Долгая-долгая тишина. Сварливый треск кряжича с опушки. Хруст ветки. Снова тишина. Солнце выглядывает на миг из-за облака, подсвечивает губы статуи.
— Просите места у Пруда Грусти.
— У этих кошек драных? — от неожиданности вскрикивает старший полунник и тут же, виновато ойкнув, прикрывает голову руками. — Просить, чтобы коты пустили нас в прайд?
— Идите и скорбите у пруда.
— Кьелла, а…
— Прочь, гнилые зёрна!
На миг густеет туча, вдали рокочет гром. Полунники берут руки в ноги и, непрестанно благодаря, вперевалку спешат под сень кряжичей. Подвижные усики на их макушках больше не притворяются дохлыми, приподнимаются у висков, нерешительно пробуют воздух.
Очень скоро пять полунников растворяются в лесу. Солнце из-под облака бросает свет на лицо статуи так, что кажется, будто её губы сжаты в нитку. Вокруг посоха, сделанного из кости кого-то очень большого и древнего, вьются в хороводе пылинки.
— Я тоже не смогла помешать. Они правы. Это не человек.
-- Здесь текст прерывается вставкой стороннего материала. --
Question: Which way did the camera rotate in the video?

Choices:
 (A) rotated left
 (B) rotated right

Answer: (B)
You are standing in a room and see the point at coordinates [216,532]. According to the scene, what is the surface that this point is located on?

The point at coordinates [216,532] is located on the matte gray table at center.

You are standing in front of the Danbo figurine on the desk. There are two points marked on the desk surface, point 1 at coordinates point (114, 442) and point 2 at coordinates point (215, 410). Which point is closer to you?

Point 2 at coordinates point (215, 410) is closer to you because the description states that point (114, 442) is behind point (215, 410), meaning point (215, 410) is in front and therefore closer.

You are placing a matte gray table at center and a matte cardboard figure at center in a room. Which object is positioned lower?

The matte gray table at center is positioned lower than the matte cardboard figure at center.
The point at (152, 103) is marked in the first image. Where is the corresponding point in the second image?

Синяя стрекоза садится на один из рогов посоха — а может, на часть гребня.
— Это дракон. Он дракон, да?
Подсвеченные солнцем пылинки танцуют над посохом. Стрекоза трещит крылышками и приплясывает, словно под неслышную музыку. Долго-долго пляшет стрекоза, танцуют на земле пылинки, скачут по навершию посоха солнечные блики.
— Что? — слово-дуновение почти прорывается в мир, едва не вспугнув синюю стрекозу.
В лесу поднимается треск кряжичей — сначала тихий, потом громче и громче, потом деревья начинают качать ветками, наземь сыпятся листья, летит вниз пустое птичье гнездо и куски коры, треск делается почти оглушительным, будто деревья сейчас выберутся из земли, отряхнут корни и хорошенько начистят друг другу кроны. Откуда-то налетают мелкие чёрные мухи и принимаются с занудным жужжанием носиться друг за другом кругами.
— Призванный? Да я эту наглую тварь…
Шумит листва крячижей, трещат ветки, орут синепузые птички. Порыв ветра поднимает клок сухих трав, бросает его на лицо статуи, между бровей, и теперь её лицо выглядит ещё злее, ещё опасней смотрят вдаль хищные лисьи глаза.
— Это против уговора. Не мог призвать кого-нибудь другого? Сюда не должны были являться другие драконы!